:: Material ::
<<<<
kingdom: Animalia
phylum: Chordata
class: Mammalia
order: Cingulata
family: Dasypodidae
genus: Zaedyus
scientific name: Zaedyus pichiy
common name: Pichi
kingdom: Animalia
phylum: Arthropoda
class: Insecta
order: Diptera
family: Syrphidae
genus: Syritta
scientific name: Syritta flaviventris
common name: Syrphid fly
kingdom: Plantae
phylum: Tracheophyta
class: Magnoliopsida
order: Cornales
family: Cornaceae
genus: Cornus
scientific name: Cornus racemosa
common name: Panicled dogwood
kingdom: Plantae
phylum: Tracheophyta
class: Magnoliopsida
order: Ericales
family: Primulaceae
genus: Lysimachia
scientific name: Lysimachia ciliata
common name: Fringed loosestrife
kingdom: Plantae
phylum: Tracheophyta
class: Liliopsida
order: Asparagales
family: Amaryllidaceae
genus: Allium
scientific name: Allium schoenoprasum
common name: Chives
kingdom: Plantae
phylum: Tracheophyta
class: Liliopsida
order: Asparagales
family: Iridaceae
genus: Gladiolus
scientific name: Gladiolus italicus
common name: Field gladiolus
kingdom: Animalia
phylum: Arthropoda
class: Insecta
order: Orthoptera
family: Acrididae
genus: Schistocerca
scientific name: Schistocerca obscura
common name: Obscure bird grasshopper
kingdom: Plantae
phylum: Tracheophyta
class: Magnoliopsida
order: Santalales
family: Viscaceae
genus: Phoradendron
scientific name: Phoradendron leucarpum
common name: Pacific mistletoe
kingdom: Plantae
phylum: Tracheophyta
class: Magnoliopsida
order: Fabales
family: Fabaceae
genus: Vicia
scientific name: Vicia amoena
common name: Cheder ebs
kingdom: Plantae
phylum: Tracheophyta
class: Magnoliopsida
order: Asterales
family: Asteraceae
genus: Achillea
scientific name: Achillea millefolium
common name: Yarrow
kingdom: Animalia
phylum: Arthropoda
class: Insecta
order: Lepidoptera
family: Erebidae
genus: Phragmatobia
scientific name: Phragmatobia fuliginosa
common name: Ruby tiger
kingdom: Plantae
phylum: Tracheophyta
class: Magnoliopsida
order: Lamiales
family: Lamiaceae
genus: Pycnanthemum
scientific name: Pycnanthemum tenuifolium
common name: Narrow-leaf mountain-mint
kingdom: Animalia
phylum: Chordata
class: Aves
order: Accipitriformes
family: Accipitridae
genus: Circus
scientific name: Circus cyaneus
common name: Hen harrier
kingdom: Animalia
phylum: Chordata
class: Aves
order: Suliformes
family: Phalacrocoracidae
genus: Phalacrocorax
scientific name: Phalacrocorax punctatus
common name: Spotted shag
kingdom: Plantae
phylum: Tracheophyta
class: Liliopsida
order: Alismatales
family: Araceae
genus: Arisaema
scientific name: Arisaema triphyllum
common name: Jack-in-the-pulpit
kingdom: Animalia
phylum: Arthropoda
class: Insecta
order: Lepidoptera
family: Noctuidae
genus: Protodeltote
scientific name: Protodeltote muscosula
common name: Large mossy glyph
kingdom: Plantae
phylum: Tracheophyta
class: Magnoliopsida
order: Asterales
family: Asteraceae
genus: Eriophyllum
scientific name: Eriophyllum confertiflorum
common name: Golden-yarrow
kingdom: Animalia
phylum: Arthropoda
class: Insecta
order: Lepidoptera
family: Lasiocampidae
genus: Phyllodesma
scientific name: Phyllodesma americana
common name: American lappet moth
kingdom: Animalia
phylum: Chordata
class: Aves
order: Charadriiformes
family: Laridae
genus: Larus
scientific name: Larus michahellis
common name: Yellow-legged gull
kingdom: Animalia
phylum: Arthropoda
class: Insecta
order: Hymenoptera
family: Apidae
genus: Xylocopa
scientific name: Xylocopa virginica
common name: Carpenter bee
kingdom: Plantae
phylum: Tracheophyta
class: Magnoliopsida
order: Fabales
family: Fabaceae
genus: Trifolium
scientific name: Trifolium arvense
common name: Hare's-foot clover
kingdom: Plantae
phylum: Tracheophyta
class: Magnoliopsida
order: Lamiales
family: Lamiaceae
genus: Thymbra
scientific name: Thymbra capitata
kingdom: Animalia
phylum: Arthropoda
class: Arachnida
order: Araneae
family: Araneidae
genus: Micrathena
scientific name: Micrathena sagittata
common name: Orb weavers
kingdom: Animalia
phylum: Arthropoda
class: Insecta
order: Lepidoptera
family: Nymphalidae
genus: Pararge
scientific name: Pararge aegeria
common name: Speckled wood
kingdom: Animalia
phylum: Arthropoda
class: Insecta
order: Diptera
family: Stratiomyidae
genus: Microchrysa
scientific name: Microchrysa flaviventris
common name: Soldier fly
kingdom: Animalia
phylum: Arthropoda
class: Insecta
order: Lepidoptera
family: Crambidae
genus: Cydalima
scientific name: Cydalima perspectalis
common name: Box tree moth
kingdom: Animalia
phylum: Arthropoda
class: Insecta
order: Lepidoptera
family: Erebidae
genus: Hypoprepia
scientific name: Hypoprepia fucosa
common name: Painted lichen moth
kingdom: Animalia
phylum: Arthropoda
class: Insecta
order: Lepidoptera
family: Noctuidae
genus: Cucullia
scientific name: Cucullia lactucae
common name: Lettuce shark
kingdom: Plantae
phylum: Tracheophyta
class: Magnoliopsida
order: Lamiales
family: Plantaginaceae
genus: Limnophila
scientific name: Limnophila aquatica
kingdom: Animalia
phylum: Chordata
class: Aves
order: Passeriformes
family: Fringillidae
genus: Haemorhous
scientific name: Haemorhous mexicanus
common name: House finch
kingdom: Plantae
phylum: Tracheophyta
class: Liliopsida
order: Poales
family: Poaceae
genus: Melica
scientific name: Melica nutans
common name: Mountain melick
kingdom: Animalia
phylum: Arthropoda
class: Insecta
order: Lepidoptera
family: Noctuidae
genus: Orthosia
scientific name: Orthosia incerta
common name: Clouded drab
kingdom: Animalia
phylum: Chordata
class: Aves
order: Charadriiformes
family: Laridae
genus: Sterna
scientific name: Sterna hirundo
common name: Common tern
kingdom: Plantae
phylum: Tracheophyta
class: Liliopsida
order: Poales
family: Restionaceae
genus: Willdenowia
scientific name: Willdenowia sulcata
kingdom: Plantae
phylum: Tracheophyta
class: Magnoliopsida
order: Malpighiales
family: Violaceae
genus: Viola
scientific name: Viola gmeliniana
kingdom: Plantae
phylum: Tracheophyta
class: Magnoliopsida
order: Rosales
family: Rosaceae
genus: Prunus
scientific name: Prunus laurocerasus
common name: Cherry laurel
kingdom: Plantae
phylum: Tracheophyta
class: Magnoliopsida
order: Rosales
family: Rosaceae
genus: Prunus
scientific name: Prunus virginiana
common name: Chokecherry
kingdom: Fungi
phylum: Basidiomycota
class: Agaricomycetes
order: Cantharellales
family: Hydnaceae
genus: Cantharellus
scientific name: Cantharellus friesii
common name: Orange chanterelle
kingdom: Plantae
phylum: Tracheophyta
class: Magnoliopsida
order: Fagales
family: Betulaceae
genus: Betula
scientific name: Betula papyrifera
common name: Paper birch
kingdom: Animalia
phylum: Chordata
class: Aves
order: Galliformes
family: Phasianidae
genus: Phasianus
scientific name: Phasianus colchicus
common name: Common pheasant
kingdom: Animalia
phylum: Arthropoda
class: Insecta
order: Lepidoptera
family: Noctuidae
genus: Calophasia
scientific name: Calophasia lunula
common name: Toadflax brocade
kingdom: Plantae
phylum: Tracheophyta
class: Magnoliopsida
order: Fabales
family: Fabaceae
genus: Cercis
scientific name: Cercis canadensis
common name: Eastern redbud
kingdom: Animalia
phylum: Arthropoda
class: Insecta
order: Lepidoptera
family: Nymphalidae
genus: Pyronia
>>>>
Present every line from all of the items above as a numbered list, omitting any blank lines.

1. kingdom: Animalia
2. phylum: Chordata
3. class: Mammalia
4. order: Cingulata
5. family: Dasypodidae
6. genus: Zaedyus
7. scientific name: Zaedyus pichiy
8. common name: Pichi
9. kingdom: Animalia
10. phylum: Arthropoda
11. class: Insecta
12. order: Diptera
13. family: Syrphidae
14. genus: Syritta
15. scientific name: Syritta flaviventris
16. common name: Syrphid fly
17. kingdom: Plantae
18. phylum: Tracheophyta
19. class: Magnoliopsida
20. order: Cornales
21. family: Cornaceae
22. genus: Cornus
23. scientific name: Cornus racemosa
24. common name: Panicled dogwood
25. kingdom: Plantae
26. phylum: Tracheophyta
27. class: Magnoliopsida
28. order: Ericales
29. family: Primulaceae
30. genus: Lysimachia
31. scientific name: Lysimachia ciliata
32. common name: Fringed loosestrife
33. kingdom: Plantae
34. phylum: Tracheophyta
35. class: Liliopsida
36. order: Asparagales
37. family: Amaryllidaceae
38. genus: Allium
39. scientific name: Allium schoenoprasum
40. common name: Chives
41. kingdom: Plantae
42. phylum: Tracheophyta
43. class: Liliopsida
44. order: Asparagales
45. family: Iridaceae
46. genus: Gladiolus
47. scientific name: Gladiolus italicus
48. common name: Field gladiolus
49. kingdom: Animalia
50. phylum: Arthropoda
51. class: Insecta
52. order: Orthoptera
53. family: Acrididae
54. genus: Schistocerca
55. scientific name: Schistocerca obscura
56. common name: Obscure bird grasshopper
57. kingdom: Plantae
58. phylum: Tracheophyta
59. class: Magnoliopsida
60. order: Santalales
61. family: Viscaceae
62. genus: Phoradendron
63. scientific name: Phoradendron leucarpum
64. common name: Pacific mistletoe
65. kingdom: Plantae
66. phylum: Tracheophyta
67. class: Magnoliopsida
68. order: Fabales
69. family: Fabaceae
70. genus: Vicia
71. scientific name: Vicia amoena
72. common name: Cheder ebs
73. kingdom: Plantae
74. phylum: Tracheophyta
75. class: Magnoliopsida
76. order: Asterales
77. family: Asteraceae
78. genus: Achillea
79. scientific name: Achillea millefolium
80. common name: Yarrow
81. kingdom: Animalia
82. phylum: Arthropoda
83. class: Insecta
84. order: Lepidoptera
85. family: Erebidae
86. genus: Phragmatobia
87. scientific name: Phragmatobia fuliginosa
88. common name: Ruby tiger
89. kingdom: Plantae
90. phylum: Tracheophyta
91. class: Magnoliopsida
92. order: Lamiales
93. family: Lamiaceae
94. genus: Pycnanthemum
95. scientific name: Pycnanthemum tenuifolium
96. common name: Narrow-leaf mountain-mint
97. kingdom: Animalia
98. phylum: Chordata
99. class: Aves
100. order: Accipitriformes
101. family: Accipitridae
102. genus: Circus
103. scientific name: Circus cyaneus
104. common name: Hen harrier
105. kingdom: Animalia
106. phylum: Chordata
107. class: Aves
108. order: Suliformes
109. family: Phalacrocoracidae
110. genus: Phalacrocorax
111. scientific name: Phalacrocorax punctatus
112. common name: Spotted shag
113. kingdom: Plantae
114. phylum: Tracheophyta
115. class: Liliopsida
116. order: Alismatales
117. family: Araceae
118. genus: Arisaema
119. scientific name: Arisaema triphyllum
120. common name: Jack-in-the-pulpit
121. kingdom: Animalia
122. phylum: Arthropoda
123. class: Insecta
124. order: Lepidoptera
125. family: Noctuidae
126. genus: Protodeltote
127. scientific name: Protodeltote muscosula
128. common name: Large mossy glyph
129. kingdom: Plantae
130. phylum: Tracheophyta
131. class: Magnoliopsida
132. order: Asterales
133. family: Asteraceae
134. genus: Eriophyllum
135. scientific name: Eriophyllum confertiflorum
136. common name: Golden-yarrow
137. kingdom: Animalia
138. phylum: Arthropoda
139. class: Insecta
140. order: Lepidoptera
141. family: Lasiocampidae
142. genus: Phyllodesma
143. scientific name: Phyllodesma americana
144. common name: American lappet moth
145. kingdom: Animalia
146. phylum: Chordata
147. class: Aves
148. order: Charadriiformes
149. family: Laridae
150. genus: Larus
151. scientific name: Larus michahellis
152. common name: Yellow-legged gull
153. kingdom: Animalia
154. phylum: Arthropoda
155. class: Insecta
156. order: Hymenoptera
157. family: Apidae
158. genus: Xylocopa
159. scientific name: Xylocopa virginica
160. common name: Carpenter bee
161. kingdom: Plantae
162. phylum: Tracheophyta
163. class: Magnoliopsida
164. order: Fabales
165. family: Fabaceae
166. genus: Trifolium
167. scientific name: Trifolium arvense
168. common name: Hare's-foot clover
169. kingdom: Plantae
170. phylum: Tracheophyta
171. class: Magnoliopsida
172. order: Lamiales
173. family: Lamiaceae
174. genus: Thymbra
175. scientific name: Thymbra capitata
176. kingdom: Animalia
177. phylum: Arthropoda
178. class: Arachnida
179. order: Araneae
180. family: Araneidae
181. genus: Micrathena
182. scientific name: Micrathena sagittata
183. common name: Orb weavers
184. kingdom: Animalia
185. phylum: Arthropoda
186. class: Insecta
187. order: Lepidoptera
188. family: Nymphalidae
189. genus: Pararge
190. scientific name: Pararge aegeria
191. common name: Speckled wood
192. kingdom: Animalia
193. phylum: Arthropoda
194. class: Insecta
195. order: Diptera
196. family: Stratiomyidae
197. genus: Microchrysa
198. scientific name: Microchrysa flaviventris
199. common name: Soldier fly
200. kingdom: Animalia
201. phylum: Arthropoda
202. class: Insecta
203. order: Lepidoptera
204. family: Crambidae
205. genus: Cydalima
206. scientific name: Cydalima perspectalis
207. common name: Box tree moth
208. kingdom: Animalia
209. phylum: Arthropoda
210. class: Insecta
211. order: Lepidoptera
212. family: Erebidae
213. genus: Hypoprepia
214. scientific name: Hypoprepia fucosa
215. common name: Painted lichen moth
216. kingdom: Animalia
217. phylum: Arthropoda
218. class: Insecta
219. order: Lepidoptera
220. family: Noctuidae
221. genus: Cucullia
222. scientific name: Cucullia lactucae
223. common name: Lettuce shark
224. kingdom: Plantae
225. phylum: Tracheophyta
226. class: Magnoliopsida
227. order: Lamiales
228. family: Plantaginaceae
229. genus: Limnophila
230. scientific name: Limnophila aquatica
231. kingdom: Animalia
232. phylum: Chordata
233. class: Aves
234. order: Passeriformes
235. family: Fringillidae
236. genus: Haemorhous
237. scientific name: Haemorhous mexicanus
238. common name: House finch
239. kingdom: Plantae
240. phylum: Tracheophyta
241. class: Liliopsida
242. order: Poales
243. family: Poaceae
244. genus: Melica
245. scientific name: Melica nutans
246. common name: Mountain melick
247. kingdom: Animalia
248. phylum: Arthropoda
249. class: Insecta
250. order: Lepidoptera
251. family: Noctuidae
252. genus: Orthosia
253. scientific name: Orthosia incerta
254. common name: Clouded drab
255. kingdom: Animalia
256. phylum: Chordata
257. class: Aves
258. order: Charadriiformes
259. family: Laridae
260. genus: Sterna
261. scientific name: Sterna hirundo
262. common name: Common tern
263. kingdom: Plantae
264. phylum: Tracheophyta
265. class: Liliopsida
266. order: Poales
267. family: Restionaceae
268. genus: Willdenowia
269. scientific name: Willdenowia sulcata
270. kingdom: Plantae
271. phylum: Tracheophyta
272. class: Magnoliopsida
273. order: Malpighiales
274. family: Violaceae
275. genus: Viola
276. scientific name: Viola gmeliniana
277. kingdom: Plantae
278. phylum: Tracheophyta
279. class: Magnoliopsida
280. order: Rosales
281. family: Rosaceae
282. genus: Prunus
283. scientific name: Prunus laurocerasus
284. common name: Cherry laurel
285. kingdom: Plantae
286. phylum: Tracheophyta
287. class: Magnoliopsida
288. order: Rosales
289. family: Rosaceae
290. genus: Prunus
291. scientific name: Prunus virginiana
292. common name: Chokecherry
293. kingdom: Fungi
294. phylum: Basidiomycota
295. class: Agaricomycetes
296. order: Cantharellales
297. family: Hydnaceae
298. genus: Cantharellus
299. scientific name: Cantharellus friesii
300. common name: Orange chanterelle
301. kingdom: Plantae
302. phylum: Tracheophyta
303. class: Magnoliopsida
304. order: Fagales
305. family: Betulaceae
306. genus: Betula
307. scientific name: Betula papyrifera
308. common name: Paper birch
309. kingdom: Animalia
310. phylum: Chordata
311. class: Aves
312. order: Galliformes
313. family: Phasianidae
314. genus: Phasianus
315. scientific name: Phasianus colchicus
316. common name: Common pheasant
317. kingdom: Animalia
318. phylum: Arthropoda
319. class: Insecta
320. order: Lepidoptera
321. family: Noctuidae
322. genus: Calophasia
323. scientific name: Calophasia lunula
324. common name: Toadflax brocade
325. kingdom: Plantae
326. phylum: Tracheophyta
327. class: Magnoliopsida
328. order: Fabales
329. family: Fabaceae
330. genus: Cercis
331. scientific name: Cercis canadensis
332. common name: Eastern redbud
333. kingdom: Animalia
334. phylum: Arthropoda
335. class: Insecta
336. order: Lepidoptera
337. family: Nymphalidae
338. genus: Pyronia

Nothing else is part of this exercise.